**Exercise brief**
Within the records that follow, find every line containing the string "output". Copy those lines.

**Records provided**

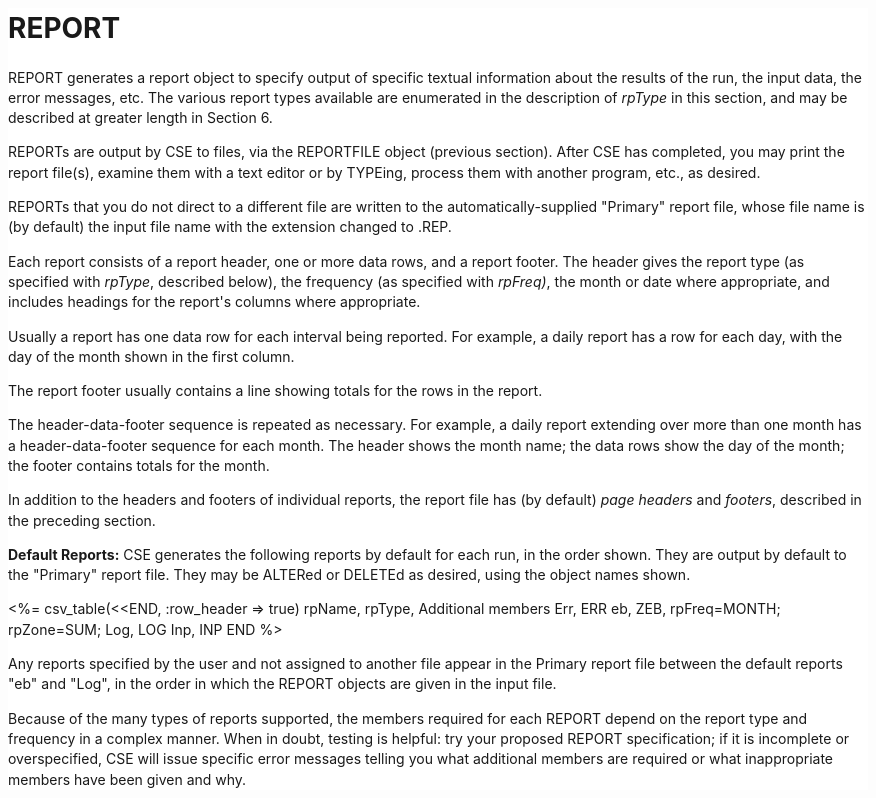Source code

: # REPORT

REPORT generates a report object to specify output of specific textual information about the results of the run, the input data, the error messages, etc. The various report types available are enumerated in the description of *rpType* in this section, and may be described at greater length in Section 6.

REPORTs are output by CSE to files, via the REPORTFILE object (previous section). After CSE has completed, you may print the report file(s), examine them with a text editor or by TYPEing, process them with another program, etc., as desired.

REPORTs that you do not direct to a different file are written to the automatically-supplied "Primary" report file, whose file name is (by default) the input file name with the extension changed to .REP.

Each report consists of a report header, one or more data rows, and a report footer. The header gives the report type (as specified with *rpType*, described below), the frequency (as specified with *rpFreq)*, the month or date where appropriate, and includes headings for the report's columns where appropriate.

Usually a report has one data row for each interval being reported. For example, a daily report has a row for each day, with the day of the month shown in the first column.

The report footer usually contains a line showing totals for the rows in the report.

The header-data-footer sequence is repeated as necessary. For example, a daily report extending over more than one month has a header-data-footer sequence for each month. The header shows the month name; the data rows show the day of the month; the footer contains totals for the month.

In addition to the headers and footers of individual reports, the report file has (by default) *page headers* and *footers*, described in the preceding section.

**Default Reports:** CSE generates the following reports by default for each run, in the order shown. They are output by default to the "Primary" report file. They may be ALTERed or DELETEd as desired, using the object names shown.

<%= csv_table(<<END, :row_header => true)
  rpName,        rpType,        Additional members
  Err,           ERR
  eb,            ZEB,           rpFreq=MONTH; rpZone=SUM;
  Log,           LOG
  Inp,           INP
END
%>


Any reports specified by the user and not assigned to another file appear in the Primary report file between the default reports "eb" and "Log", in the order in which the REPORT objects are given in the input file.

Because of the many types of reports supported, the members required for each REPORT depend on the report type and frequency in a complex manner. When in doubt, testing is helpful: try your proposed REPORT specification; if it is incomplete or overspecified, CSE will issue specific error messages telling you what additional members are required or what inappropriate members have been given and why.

**Worked solution**
REPORT generates a report object to specify output of specific textual information about the results of the run, the input data, the error messages, etc. The various report types available are enumerated in the description of *rpType* in this section, and may be described at greater length in Section 6.
REPORTs are output by CSE to files, via the REPORTFILE object (previous section). After CSE has completed, you may print the report file(s), examine them with a text editor or by TYPEing, process them with another program, etc., as desired.
**Default Reports:** CSE generates the following reports by default for each run, in the order shown. They are output by default to the "Primary" report file. They may be ALTERed or DELETEd as desired, using the object names shown.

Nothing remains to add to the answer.